The Climate Change Act 2008 sets a legally binding target for reducing total greenhouse gas emissions in the UK. Taking 1990 as the benchmark, it commits the UK to a
reduction of at least 80% by 2050. A framework of five-year carbon targets has been set, which includes a 34% reduction by 2020. In Scotland, the Climate Change (Scotland) Act 2009 sets legally binding emissions reduction targets of 80% by 2050, together with an interim target of a 42% reduction in emissions by 2020. Measures to mitigate climate change and adapt to its impacts (see Box 4.2) are high priorities for the UK Government and the devolved administrations.Sustainable wood products can contribute to climate
change mitigation through their use as substitutes for less sustainable materials. For example, in construction, timber can be used in many situations instead of energy-intensive materials such as concrete and steel.
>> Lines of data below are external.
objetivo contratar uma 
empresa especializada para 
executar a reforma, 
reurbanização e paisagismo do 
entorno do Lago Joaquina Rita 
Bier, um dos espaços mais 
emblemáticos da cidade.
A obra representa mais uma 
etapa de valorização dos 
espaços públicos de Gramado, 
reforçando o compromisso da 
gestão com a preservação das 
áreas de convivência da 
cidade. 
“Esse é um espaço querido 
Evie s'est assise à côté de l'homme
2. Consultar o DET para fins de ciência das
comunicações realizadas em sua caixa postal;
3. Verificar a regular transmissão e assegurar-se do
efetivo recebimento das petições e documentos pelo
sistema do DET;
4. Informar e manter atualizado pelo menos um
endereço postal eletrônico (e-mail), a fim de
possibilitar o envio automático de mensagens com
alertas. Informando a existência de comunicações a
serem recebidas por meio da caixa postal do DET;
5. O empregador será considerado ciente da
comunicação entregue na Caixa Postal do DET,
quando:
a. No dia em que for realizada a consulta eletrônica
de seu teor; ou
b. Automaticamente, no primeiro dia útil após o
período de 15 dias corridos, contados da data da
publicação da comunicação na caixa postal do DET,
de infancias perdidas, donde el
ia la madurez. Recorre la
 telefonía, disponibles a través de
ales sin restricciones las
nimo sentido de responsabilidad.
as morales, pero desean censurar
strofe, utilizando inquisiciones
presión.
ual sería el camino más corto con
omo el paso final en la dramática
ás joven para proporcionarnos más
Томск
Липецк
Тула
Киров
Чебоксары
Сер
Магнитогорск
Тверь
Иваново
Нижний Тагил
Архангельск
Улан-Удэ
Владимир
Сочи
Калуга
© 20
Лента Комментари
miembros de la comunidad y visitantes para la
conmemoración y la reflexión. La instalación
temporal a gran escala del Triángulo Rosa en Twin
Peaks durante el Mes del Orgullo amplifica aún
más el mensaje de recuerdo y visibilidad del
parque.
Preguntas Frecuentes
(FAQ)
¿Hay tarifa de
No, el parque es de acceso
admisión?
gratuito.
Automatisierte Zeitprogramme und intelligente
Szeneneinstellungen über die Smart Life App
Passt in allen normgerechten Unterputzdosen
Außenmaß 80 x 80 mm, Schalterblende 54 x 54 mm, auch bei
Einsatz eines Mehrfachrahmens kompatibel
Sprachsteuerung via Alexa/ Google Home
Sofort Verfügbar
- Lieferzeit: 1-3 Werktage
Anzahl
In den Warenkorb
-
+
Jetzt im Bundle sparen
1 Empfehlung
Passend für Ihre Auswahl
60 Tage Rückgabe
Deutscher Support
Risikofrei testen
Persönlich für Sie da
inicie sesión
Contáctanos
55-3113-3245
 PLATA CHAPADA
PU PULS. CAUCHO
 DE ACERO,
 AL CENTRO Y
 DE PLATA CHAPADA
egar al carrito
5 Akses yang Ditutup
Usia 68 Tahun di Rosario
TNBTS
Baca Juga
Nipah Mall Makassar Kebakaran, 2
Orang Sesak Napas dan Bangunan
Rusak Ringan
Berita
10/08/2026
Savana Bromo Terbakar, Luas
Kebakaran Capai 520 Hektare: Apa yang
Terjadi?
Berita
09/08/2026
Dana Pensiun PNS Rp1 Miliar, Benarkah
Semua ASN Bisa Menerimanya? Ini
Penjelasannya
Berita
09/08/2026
As fuel, wood can provide a valuable substitute for fossil fuels; although wood releases carbon dioxide when it is burned, an equivalent amount has been sequestered from the atmosphere as the trees grew. In this way, woodfuel derived from sustainable forests, or from short rotation crops such as coppice, can be seen as close to carbon neutral. Harvesting forest residues such as leaves and branches also represents a potential source of woodfuel, providing the practice does not deplete carbon stocks or site productivity over the long term (see the UKFS Guidelines on Forests and Climate Change for more information). Land management activities such as forestry and agriculture are likely to be among the first to feel the effects of a changing climate. The challenge for forestry is to adapt to new threats and new opportunities while still maintaining sustainable forests and woodlands. The first response to the threat of climate change was to concentrate on mitigation – to try to stop it happening.
However, with the concentration of greenhouse gases in the atmosphere continuing to increase rapidly and climate models predicting more rapid rates of change, the need
for adaptation strategies has become evident. This shift of emphasis means that forest managers have to consider the ways in which forestry will have to cope with change as
well as how it can help the drive to reduce emissions.